Enrico Letta e la linea Pelle’

by Enrico Ciccarelli

Come nel Castello dei destini incrociati, opera d’occasione di Italo Calvino (la scrisse per illustrare la raffinata pubblicazione Tarocchi – il mazzo visconteo di Bergamo e New York di Franco Maria Ricci) le storie possono essere raccontate in modo ribaltato o capovolto a seconda del senso in cui le si percorre. La turpe vicenda dell’affossamento del Disegno di Legge Zan potrà quindi essere narrata come la storia del tradimento di Italia Viva e del pravo Matteo Renzi, Efialte dei valorosi opliti posti a difesa delle Termopili, ovvero come quella della supponenza arrogante dell’asse Pd-Leu-Cinquestelle, che non hanno voluto ascoltare allarmi e richiami alla cautela e sono andati a sbattere.

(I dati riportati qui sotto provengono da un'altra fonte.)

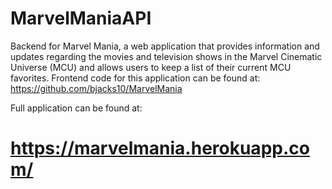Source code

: # MarvelManiaAPI

Backend for Marvel Mania, a web application that provides information and updates regarding the movies and television shows in the Marvel Cinematic Universe (MCU) and allows users to keep a list of their current MCU favorites. Frontend code for this application can be found at: https://github.com/bjacks10/MarvelMania 

Full application can be found at: 
# https://marvelmania.herokuapp.com/
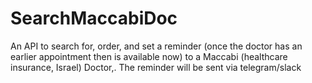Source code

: # SearchMaccabiDoc
An API to search for, order, and set a reminder (once the doctor has an earlier appointment then is available now) to a Maccabi (healthcare insurance, Israel) Doctor,. The reminder will be sent via telegram/slack
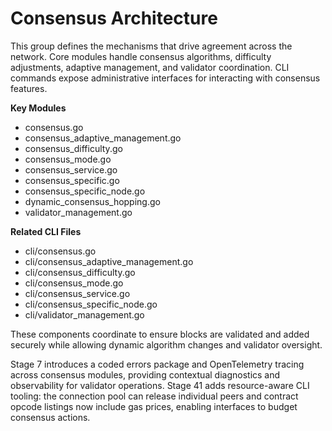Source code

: # Consensus Architecture

This group defines the mechanisms that drive agreement across the network. Core modules handle consensus algorithms, difficulty adjustments, adaptive management, and validator coordination. CLI commands expose administrative interfaces for interacting with consensus features.

**Key Modules**
- consensus.go
- consensus_adaptive_management.go
- consensus_difficulty.go
- consensus_mode.go
- consensus_service.go
- consensus_specific.go
- consensus_specific_node.go
- dynamic_consensus_hopping.go
- validator_management.go

**Related CLI Files**
- cli/consensus.go
- cli/consensus_adaptive_management.go
- cli/consensus_difficulty.go
- cli/consensus_mode.go
- cli/consensus_service.go
- cli/consensus_specific_node.go
- cli/validator_management.go

These components coordinate to ensure blocks are validated and added securely while allowing dynamic algorithm changes and validator oversight.

Stage 7 introduces a coded errors package and OpenTelemetry tracing across consensus modules, providing contextual diagnostics and observability for validator operations.
Stage 41 adds resource-aware CLI tooling: the connection pool can release individual peers and contract opcode listings now include gas prices, enabling interfaces to budget consensus actions.
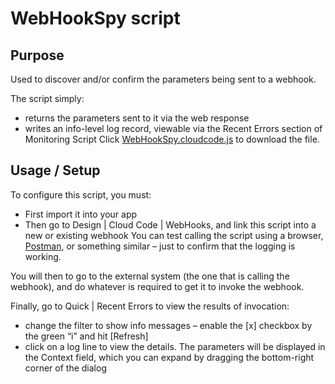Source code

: # WebHookSpy script
## Purpose
Used to discover and/or confirm the parameters being sent to a webhook.

The script simply:

* returns the parameters sent to it via the web response
* writes an info-level log record, viewable via the Recent Errors section of Monitoring
Script
Click [WebHookSpy.cloudcode.js](WebHookSpy.cloudcode.js) to download the file.

## Usage / Setup
To configure this script, you must:

* First import it into your app
* Then go to Design | Cloud Code | WebHooks, and link this script into a new or existing webhook
You can test calling the script using a browser, [Postman](https://www.getpostman.com/), or something similar – just to confirm that the logging is working.

You will then to go to the external system (the one that is calling the webhook), and do whatever is required to get it to invoke the webhook.

Finally, go to Quick | Recent Errors to view the results of invocation:

* change the filter to show info messages – enable the [x] checkbox by the green “i” and hit [Refresh]
* click on a log line to view the details. The parameters will be displayed in the Context field, which you can expand by dragging the bottom-right corner of the dialog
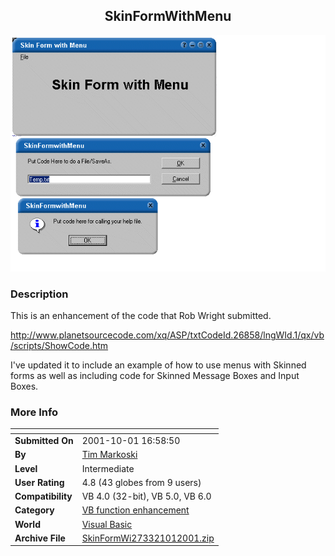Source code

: ﻿<div align="center">

## SkinFormWithMenu

<img src="PIC20011011712192976.gif">
</div>

### Description

This is an enhancement of the code that Rob Wright submitted.

http://www.planetsourcecode.com/xq/ASP/txtCodeId.26858/lngWId.1/qx/vb/scripts/ShowCode.htm

I've updated it to include an example of how to use menus with Skinned forms as well as including code for Skinned Message Boxes and Input Boxes.
 
### More Info
 


<span>             |<span>
---                |---
**Submitted On**   |2001-10-01 16:58:50
**By**             |[Tim Markoski](https://github.com/Planet-Source-Code/PSCIndex/blob/master/ByAuthor/tim-markoski.md)
**Level**          |Intermediate
**User Rating**    |4.8 (43 globes from 9 users)
**Compatibility**  |VB 4\.0 \(32\-bit\), VB 5\.0, VB 6\.0
**Category**       |[VB function enhancement](https://github.com/Planet-Source-Code/PSCIndex/blob/master/ByCategory/vb-function-enhancement__1-25.md)
**World**          |[Visual Basic](https://github.com/Planet-Source-Code/PSCIndex/blob/master/ByWorld/visual-basic.md)
**Archive File**   |[SkinFormWi273321012001\.zip](https://github.com/Planet-Source-Code/tim-markoski-skinformwithmenu__1-27716/archive/master.zip)








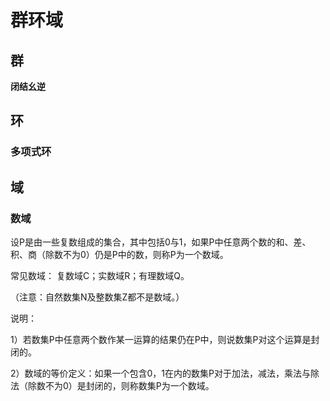 # 群环域

## 群

**闭结幺逆**

## 环

### 多项式环

## 域

### 数域

设P是由一些复数组成的集合，其中包括0与1，如果P中任意两个数的和、差、积、商（除数不为0）仍是P中的数，则称P为一个数域。

常见数域： 复数域C；实数域R；有理数域Q。

（注意：自然数集N及整数集Z都不是数域。）

说明：

1）若数集P中任意两个数作某一运算的结果仍在P中，则说数集P对这个运算是封闭的。

2）数域的等价定义：如果一个包含0，1在内的数集P对于加法，减法，乘法与除法（除数不为0）是封闭的，则称数集P为一个数域。

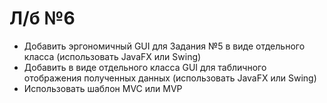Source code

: # Л/б №6
<ul>
  <li> Добавить эргономичный GUI для Задания №5 в виде отдельного класса (использовать JavaFX или Swing)
  <li> Добавить в виде отдельного класса GUI для табличного отображения полученных данных (использовать JavaFX или Swing)
  <li> Использовать шаблон MVC или MVP
<ul>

Di sicuro l’affondamento della norma che dava una specifica fattispecie ai reati compiuti per odio omofobico e transfobico non è avvenuto ieri nell’Aula di Palazzo Madama, ma alcuni mesi fa, ad inizio estate, quando fu abbastanza chiaro a tutti che il testo non avrebbe ottenuto l’assenso della maggioranza dei Senatori. Si può discutere se servisse una mediazione di merito, con la dolorosa rinuncia agli articoli sull’identità di genere autopercepita e fluida e alla giornata dedicata al tema nelle scuole di ogni ordine e grado, ovvero se, come sostenuto da una bandiera dei diritti civili come Ivan Scalfarotto, si dovesse puntare sulla moral suasion per convincere qualche senatore in bilico.

Personalmente ritengo che nessuna concessione avrebbe guadagnato al provvedimento il voto favorevole di Fratelli d’Italia e della Lega, ma che sarebbe stato possibile indurre la parte liberale del centro-destra a modificare la propria contrarietà. Difficile però che nell’imminenza della partita per il Quirinale Silvio Berlusconi si facesse sedurre da un accordo tattico. In ogni caso il segretario del Partito Democratico Enrico Letta ha scelto la linea Pellè. Ve lo ricordate il quarto di finale degli Europei 2016 contro la Germania? I ragazzi di Antonio Conte la giocarono al meglio, ma senza riuscire ad andare oltre l’uno a uno fra regolamentari e supplementari. La lunghissima sfida ai rigori che ne seguì si ricorda anche perché Graziano Pellè, fisico formidabile, ma giocatore di qualità non eccelsa che in Nazionale faceva da centravanti-boa, pensò bene di irridere prima del tiro il portiere dei Panzer Manuel Neuer, allora e tuttora fra i migliori estremi difensori del mondo. Rigore calciato malissimo, parata relativamente facile di Neuer, e figuraccia in mondovisione per l’attaccante salentino.

Letta, meno prestante di Pellè e assai di lui più tecnico, ha però mostrato la stessa insipiente arroganza. Prescindendo dal fatto che alcune parti del disegno di legge erano scritte in modo abbastanza ambiguo e pedestre, lasciando perdere le voci di dissenso che provenivano non solo da destra, ma da ampie parti del movimento femminista (davvero basta proclamarsi donna per esserlo?), ostentare sicurezza sui numeri in un contesto nel quale non solo i margini sono risicati, ma in una situazione di fibrillazione dei gruppi parlamentari dem e pentastellati che la metà basterebbe (non casualmente il più feroce critico della conduzione Pd è l’ex-capogruppo Andrea Marcucci) appare più penoso che temerario. Specialmente se, con buona pace degli ora o mai più! delle varie Cirinnà, il Nazareno non ha fatto le barricate per votare prima della pausa estiva.

Il tardivo ramoscello d’ulivo offerto al centrodestra dopo avere sfruttato il bonus diritti civili in tutta la campagna per le amministrative non poteva che essere rifiutato, perché appariva (ed era, probabilmente) figlio della paura e non della ragionevolezza. Perché la politica e il saperla fare non si improvvisano, e non si può credere sia fatta di proclami e autoassegnate virtù, in una assurda lavagna dei buoni e dei cattivi. Per quello c’è già Fedez.